Viernes, 19 de marzo de 2004
Paré en la oficina de correos del centro de la ciudad de camino a casa y cogí unos formularios para el pasaporte. Eché un vistazo en las tiendas mientras estaba allí, para ver la ropa, pero no me molesté en probarme nada. Simplemente no me apetecía irme a casa, aún no. Lee estaba trabajando y no había recibido ningún mensaje ni ninguna llamada desde la noche anterior.
Cuando abrí la puerta de la entrada, tuve inmediatamente la conocida sensación de que algo no iba bien. No se trataba del aire, ni de un olor, ni de nada tangible. En el camino de acceso a mi domicilio no estaba más que mi coche, no había ni rastro del de Lee ni de ningún otro, de hecho. Simplemente sabía que alguien había estado en la casa mientras yo no estaba.
Permanecí allí, sobre el felpudo, unos instantes, con la puerta todavía abierta a mis espaldas, preguntándome si debía entrar o si debía subirme al coche y volver a irme. El pasillo estaba vacío, podía ver todo el tramo que llegaba hasta la cocina, al fondo. Todo estaba como yo lo había dejado.
Me dije a mí misma que aquello no tenía sentido. Que nadie había estado allí, que se trataba solo de mi imaginación calenturienta y del cabrón del ladrón.
Dejé las llaves y el bolso en la cocina, la atravesé para ir hacia la sala y me quedé de piedra.

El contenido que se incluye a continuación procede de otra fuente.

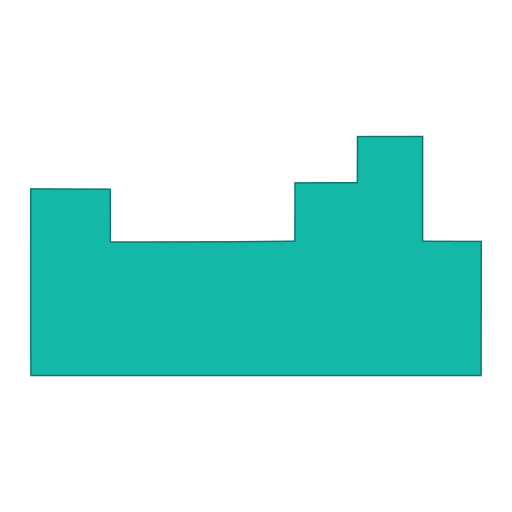 Fray Justo Santa María de Oro, Chaco, Argentina (Robinson projection)
{"feature_id": "61730980B15270173915808", "entity_name": "Fray Justo Santa María de Oro", "entity_type": "district", "adm_level": 2, "iso_a3": "ARG", "parent_name": "Argentina", "parent_adm1": "Chaco", "projection": "robinson", "projection_center": [-61.341, -27.818], "detail": "fine", "context": "isolated", "style": "filled", "palette": "teal", "viewbox_px": 512, "rotation_deg": 0, "n_neighbors": 0, "source": "geoboundaries", "source_scale": "gbopen_adm2", "svg_char_len": 727}
<svg xmlns="http://www.w3.org/2000/svg" viewBox="0 0 512 512"><path d="M30.9,375.5L153.7,375.5L206.7,375.5L333.3,375.5L481.1,375.5L481.1,374.5L481.1,374.4L481.1,353.3L481.1,331.3L481.2,314.8L481.2,309.7L481.3,241.4L457.0,241.4L429.5,241.3L422.6,241.2L422.6,235.2L422.6,143.3L422.6,136.5L419.8,136.5L357.5,136.6L357.4,178.2L357.3,182.7L323.4,182.8L295.0,182.9L295.0,186.2L295.0,202.5L294.9,241.2L276.3,241.4L226.7,241.8L224.8,241.8L224.6,241.8L219.0,241.8L147.2,242.0L110.4,242.0L110.2,189.2L31.0,188.9L30.7,188.9L30.7,224.6L30.8,237.3L30.8,241.1L30.8,241.6L30.8,242.2L30.8,252.2L30.8,274.9L30.8,279.9L30.8,296.7L30.8,309.9L30.8,323.6L30.8,335.6L30.8,350.0L30.9,375.5Z" fill="#14b8a6" stroke="#0f766e" stroke-width="1.5"/></svg>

Lee estaba sentado en el sofá, viendo la tele sin sonido.
Di un respingo de la impresión.
—¡Madre mía, me has dado un susto de muerte!
Entonces se levantó y vino hacia mí.
—¿Dónde coño has estado?
—En el centro —respondí—. He ido a la oficina de correos. De todos modos, no me hables así, ¿qué importa dónde haya estado?
—¿Has estado en la oficina de correos dos putas horas?
Estaba a solo unos centímetros de mí. Podía sentir el calor de su cuerpo, así como la fuerza de su rabia. Tenía las manos colgando relajadas a los lados del cuerpo y su voz era monótona.
Aun así, estaba asustada.
—Si me vas a hablar así, me vuelvo a ir —dije, y le di la espalda.
Sentí sus dedos alrededor de la parte superior de mi brazo y me giró con tal fuerza que los pies se me levantaron del suelo.
—No me des la espalda —me dijo pegado a mi cara, con su aliento caliente en mi mejilla.
—Perdona —murmuré.
Me soltó y choqué contra el quicio de la puerta. En cuanto se alejó de mí, salí corriendo hacia la puerta de la entrada, intentando escapar, sin importarme que mis llaves estuvieran en la cocina: tenía que salir de allí, tenía que huir.
No lo logré. Él llegó primero a la puerta y, antes de que me diera cuenta de lo que sucedía, su puño entró en contacto con mi mejilla y parte del ojo.
Me caí al suelo, junto a las escaleras. Él estaba de pie a mi lado, mirando hacia abajo. Estaba tan impresionada que no podía ni coger aire, mientras sollozaba y me tocaba la cara para ver si sangraba. Entonces él se agachó a mi lado y yo retrocedí, creyendo que iba a volver a pegarme.
—Catherine —dijo en voz baja con una calma aterradora—. No me hagas volver a hacerlo, ¿vale? Vuelve a casa a tu hora o dime adónde vas. Así de fácil. Es por tu propia seguridad. Hay gente realmente peligrosa ahí fuera. Yo soy el único que cuida de ti, ya lo sabes, ¿no? Así que hazte un favor y haz lo que te digo.
Sentí que aquel era un punto de inflexión. Era como si mi abnegación en mi relación con Lee hubiera llegado a su fin: sabía de lo que era capaz, lo que podía llegar a hacer y qué esperaba de mí. Fue como si le cerraran la puerta en las narices a la antigua, ingenua y despreocupada Catherine. Lo que quedaba era aquella versión de mí misma: la que estaba asustada constantemente, la que miraba hacia atrás para ver si la seguían, la que sabía que, fuera lo que fuera lo que le deparase el futuro, no podía ser bueno de ninguna manera.
Horas después, cuando finalmente tuve el valor suficiente para mirarme al espejo, apenas tenía ninguna marca en la cara. Había sido como si me hubiera roto el pómulo. Me dolía la cabeza, pero en la superficie de la piel apenas se apreciaba una leve hinchazón y una pequeña marca roja. Ni parecía que me hubiera pegado.